America’s Sub-4:00 Fraternity
The quest to "break four" still inspires the latest generation of U.S. runners
By Dave Hunter, RunBlogRun
David Hunter is on a roll. This piece on Chris Fallon of Ohio State, and the pursuit of the 4 minute Mile, is a fun read. The 4 minute Mile has become a litmus test to the growing strength of American distance running. Running four laps in 60 seconds a piece has been done by just over 396 Americans in the past fifty years. Sometime this spring, we will hit 400 Americans who have broke 4 minutes for the Mile!
The 4:00 Mile -- there is something so perfect about that distance, that time, and that goal. 4 laps in 4 minutes, averaging less than 60 seconds for each lap. No other achievement is so well known, so perfectly crafted to inspire, and still so exclusive after more than 50 years since Roger Bannister made the inaugural break though on the Iffley Road track in Oxford on May 6th, 1954.

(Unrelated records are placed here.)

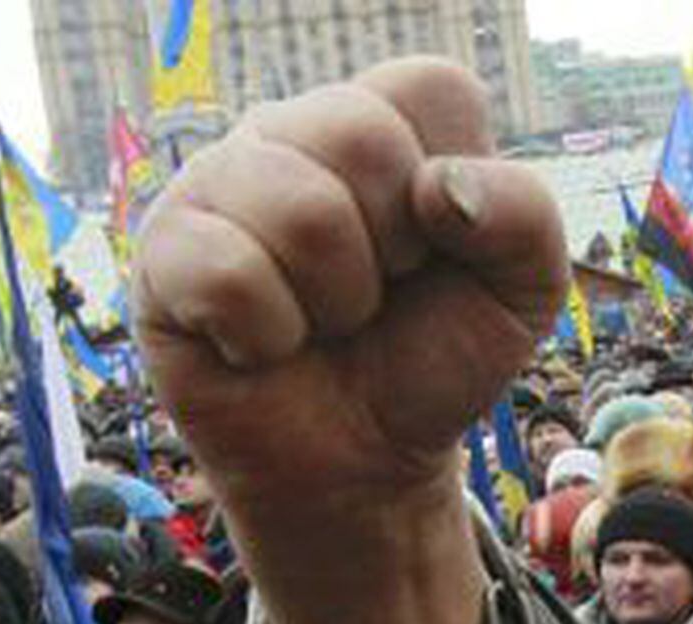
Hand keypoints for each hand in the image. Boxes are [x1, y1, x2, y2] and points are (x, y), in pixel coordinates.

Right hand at [133, 60, 568, 623]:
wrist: (367, 464)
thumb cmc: (434, 361)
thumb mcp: (522, 296)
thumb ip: (528, 218)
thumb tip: (438, 185)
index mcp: (383, 121)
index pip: (432, 91)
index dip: (458, 193)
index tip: (439, 251)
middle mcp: (293, 132)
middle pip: (360, 138)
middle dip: (395, 250)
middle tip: (379, 294)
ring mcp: (219, 182)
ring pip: (299, 209)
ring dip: (337, 301)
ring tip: (325, 322)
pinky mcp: (164, 248)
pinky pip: (229, 273)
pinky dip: (271, 337)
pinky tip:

Other sports may claim to have pinnacle goals equal to the majesty of the 4:00 Mile. But they would be wrong. Golf's hole in one? Too much magical luck involved. Bowling's 300 game? Too easily achieved. Basketball's triple double, baseball's .300 batting average or 20 win season, hockey's hat trick - all are events to be celebrated, to be sure. But none can really compare to the dedication, the solitary achievement, and the grandeur that accompany breaking 4 minutes in the Mile.
Running a sub-4:00 Mile is held in such high regard that the sport we love keeps slavish account of all those who have achieved this special goal. Track & Field News - one of the sport's most widely-read and respected publications - pays subtle but sincere tribute to each new American to join this exclusive club. TFN does so by noting each new American sub-4:00 performance with a number that indicates how many Americans - including this most recent sub-4:00 performer - have now broken the magical barrier.

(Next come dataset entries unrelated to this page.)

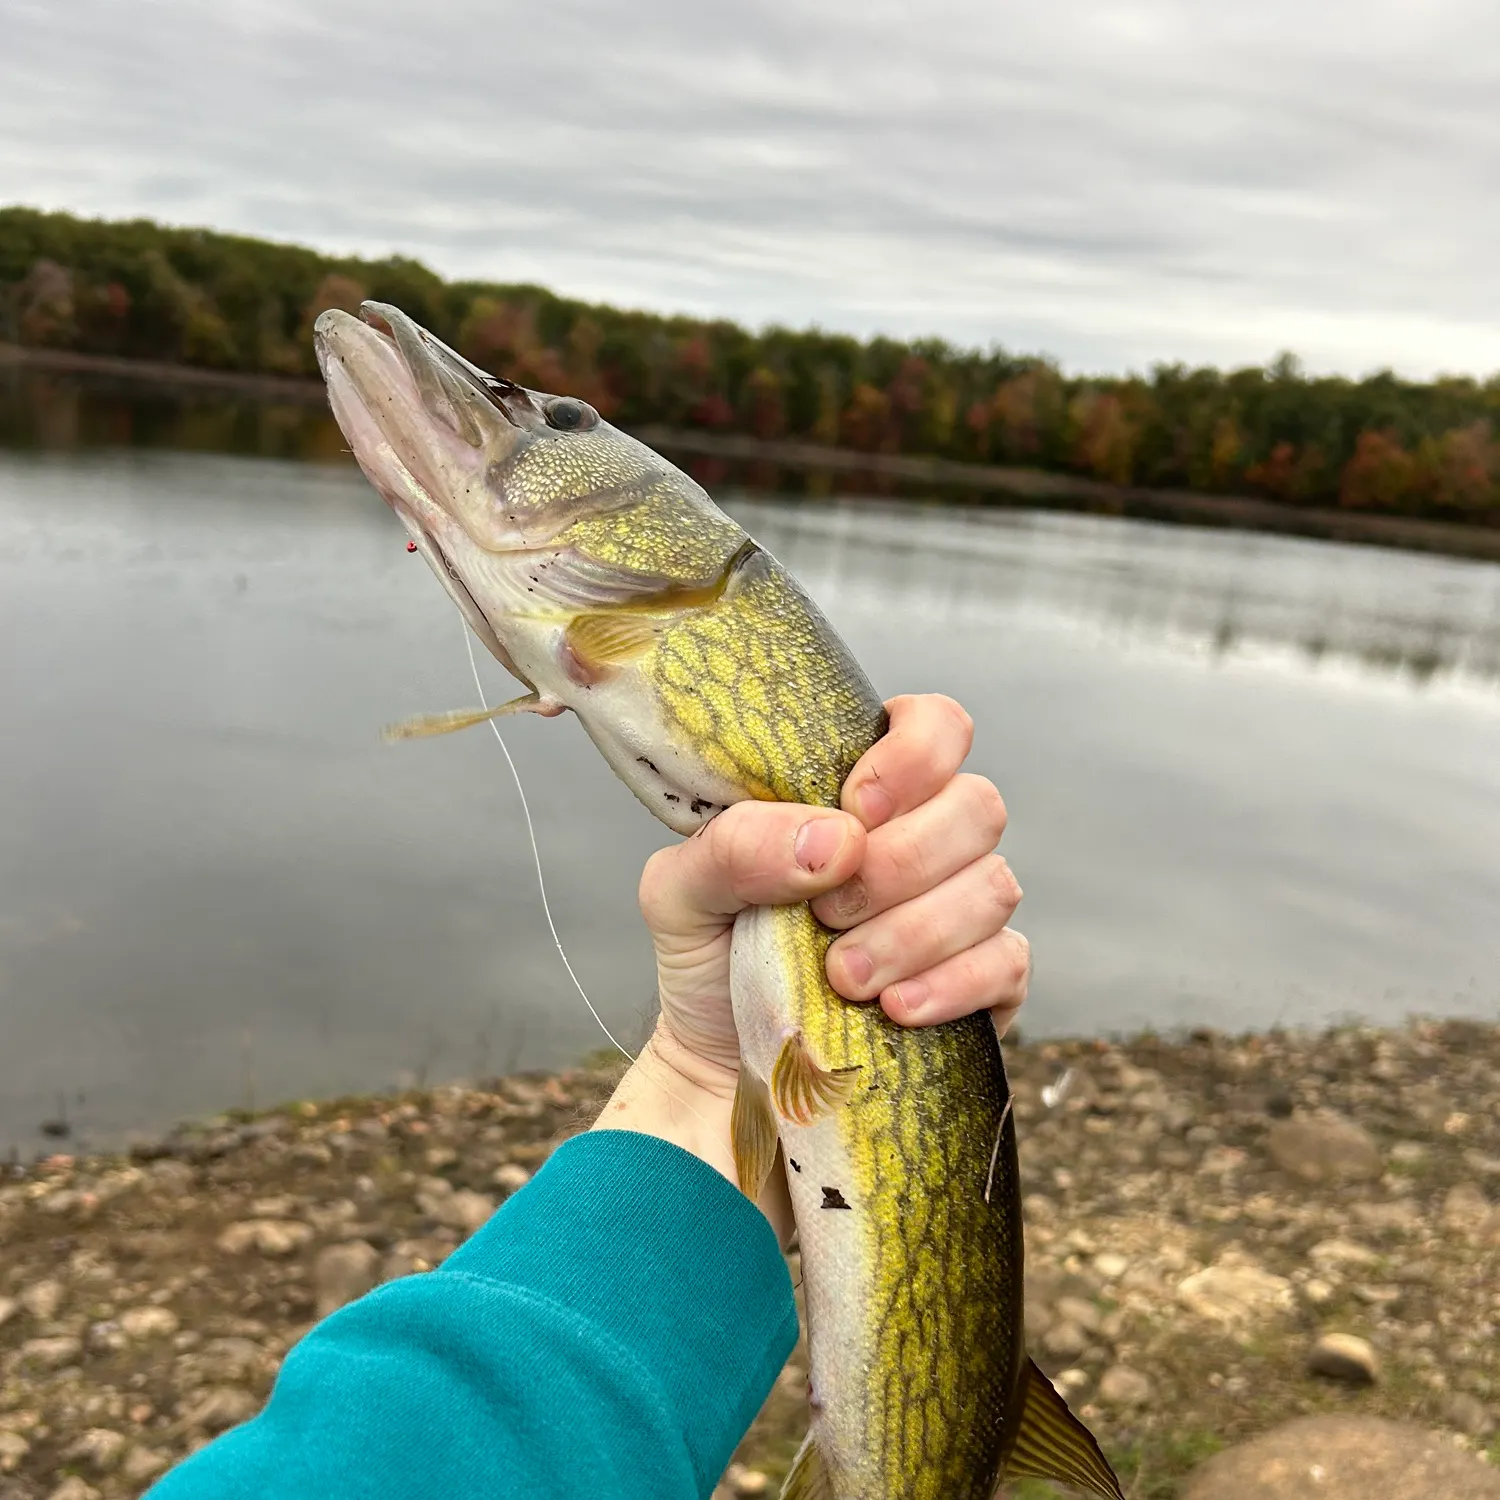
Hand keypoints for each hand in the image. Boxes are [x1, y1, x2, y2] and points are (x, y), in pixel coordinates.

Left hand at [637, 694, 1027, 1080]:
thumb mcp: (680, 890)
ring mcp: (961, 908)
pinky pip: (1006, 962)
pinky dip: (950, 984)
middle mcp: (926, 836)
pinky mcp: (985, 981)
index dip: (913, 757)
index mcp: (860, 789)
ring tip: (841, 974)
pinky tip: (893, 1008)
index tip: (857, 808)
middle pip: (977, 806)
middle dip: (900, 863)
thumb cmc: (706, 956)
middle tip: (826, 914)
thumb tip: (836, 838)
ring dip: (913, 933)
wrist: (717, 1065)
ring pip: (992, 887)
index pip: (935, 727)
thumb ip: (737, 845)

This year there is a special sense of anticipation surrounding new U.S. entrants into the sub-4:00 fraternity. The excitement builds as the total number of American Milers who have broken 4:00 closes in on 400 - a total that will likely be surpassed sometime prior to Mother's Day. But it wasn't always that way. After Bannister's groundbreaking Mile in the spring of 1954, it was over three years until the first American [Cal's Don Bowden - TFN's #1] turned the trick. By the 10th anniversary of Bannister's feat, only 9 Americans had broken 4:00. Slowly, the pace of the American onslaught on 4:00 gradually rose, but ultimately plateaued. And for decades roughly 6 new American Milers entered the Sub-4:00 Club each year. By the 20th anniversary of Bannister's feat, 69 U.S. Milers had dipped under 4:00; by the 30th anniversary, 133 had done so; by the 40th anniversary, 196 U.S. Milers had broken the coveted standard; and by the 50th anniversary, the total number of American Milers under 4:00 had risen to 259. But since the 50th anniversary of Bannister's legendary Mile, there has been an explosion of elite Miling in the U.S. Since then - not quite 9 years - 138 new American sub-4:00 Milers as of this writing - over 15 new members per year - have been added to this exclusive list. In 2012 - last year alone - 23 new American Milers joined the sub-4 ranks.